The similarity solution method is supposed to be able to solve at least some nonlinear partial differential equations, in addition to linear ones. After playing around in Mathematica to find a nonlinear PDE that can be solved, I found that the general solution to $u_t^{2} = u_{xx}$ is $u = c_1(t + x) + c_2(t - x)$, where $c_1$ and $c_2$ are arbitrary functions of $t + x$ and $t - x$ respectively. So I decided to try this problem.
Using the scaling transformations $x \to px$, $t \to qt$, and $u \to ru$, I assume that $u(x,\ t)$ and $ru(px,qt)$ are similar solutions. Plugging these scaling transformations into the PDE, I get
$$\left(\frac{r}{q} u_t \right)^2 = \frac{r}{p^2} u_{xx}$$
and thus $p^2 ru_t^{2} = q^2 u_{xx}$. To be arithmetically consistent with the original PDE, it should be the case that $q = \pm p \sqrt r$, and thus the similarity solution is $ru(px,\pm p \sqrt rt)$. In turn, choosing $p = \frac{1}{x}$ yields $ru \left(\pm \frac{\sqrt rt}{x}\right)$.
At this point, do I have to proceed with the plus and minus cases as two separate branches of the problem, or can I choose which branch to use and arrive at the same solution in either case?

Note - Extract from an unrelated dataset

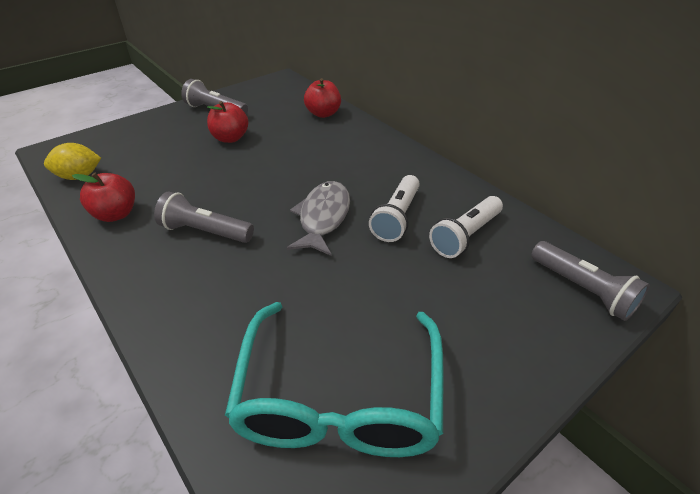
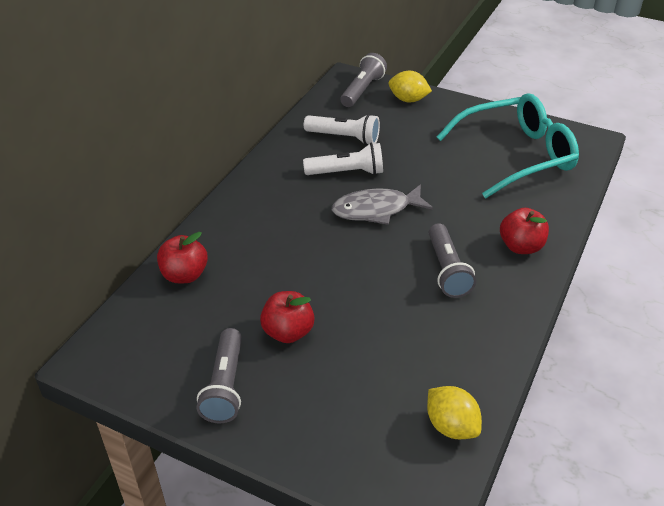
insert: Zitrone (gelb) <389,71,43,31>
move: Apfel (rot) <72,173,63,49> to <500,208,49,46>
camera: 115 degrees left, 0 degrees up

If I choose (or start with) the plus case, $ru\left(\frac{\sqrt rt}{x}\right)$, I can make the substitutions $v = \frac{\sqrt rt}{x}$ and $f = ru$, and plug $f(v)$ into the original PDE. However, the resulting ODE
$$\frac{d^2 f}{dv^2} + \frac{2}{v}\frac{df}{dv} = \frac{r}{v^2} \left(\frac{df}{dv} \right)^2$$
contains the scaling factor $r$. This has not happened for the linear PDEs I have solved using this method. Can I choose $r$ at will to be any function of $v$ which simplifies the ODE as much as possible, or do I have to solve for $r$ in some way?